**Exercise aim**
Return the listing below unchanged, minus its pictures.

**The data**
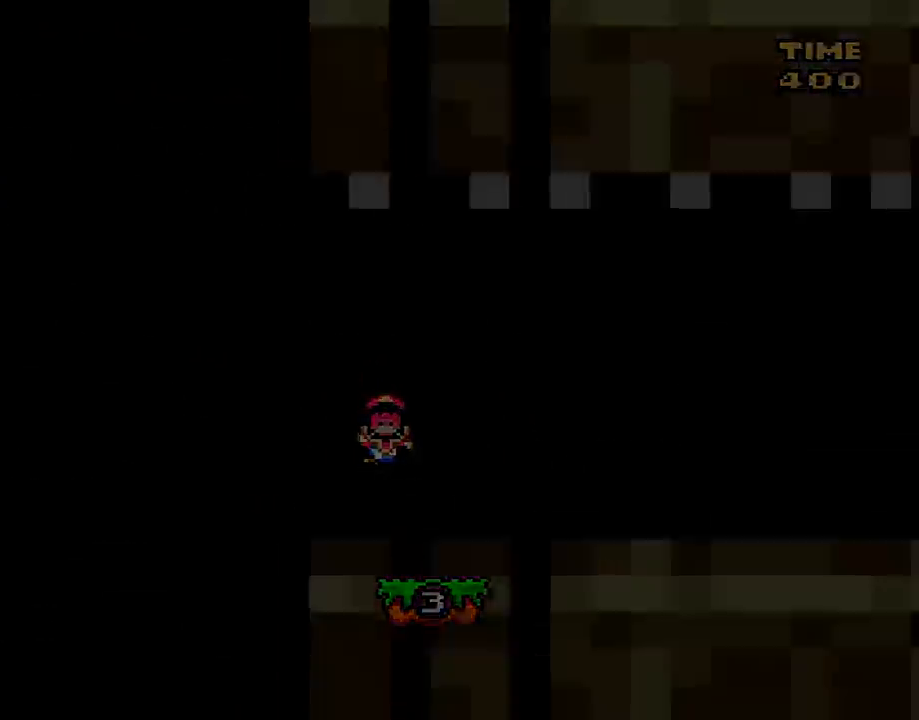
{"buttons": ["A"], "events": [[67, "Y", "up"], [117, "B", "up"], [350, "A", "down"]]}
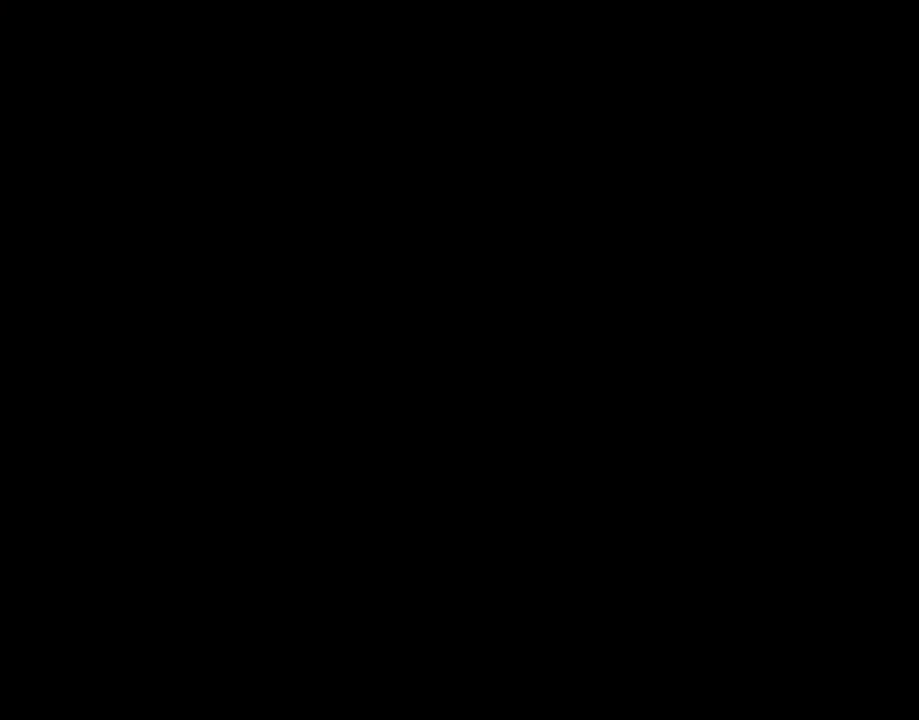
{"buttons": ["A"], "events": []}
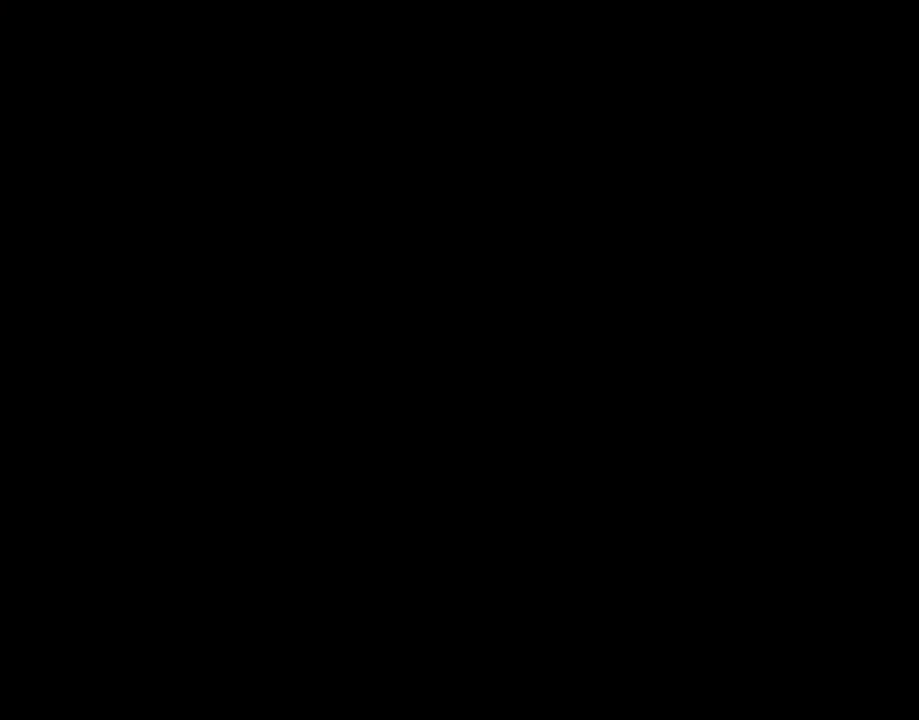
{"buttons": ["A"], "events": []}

**Answer to the problem**
{"buttons": ["A"], "events": [[67, "Y", "up"], [117, "B", "up"], [350, "A", "down"]]}
{"buttons": ["A"], "events": []}
{"buttons": ["A"], "events": []}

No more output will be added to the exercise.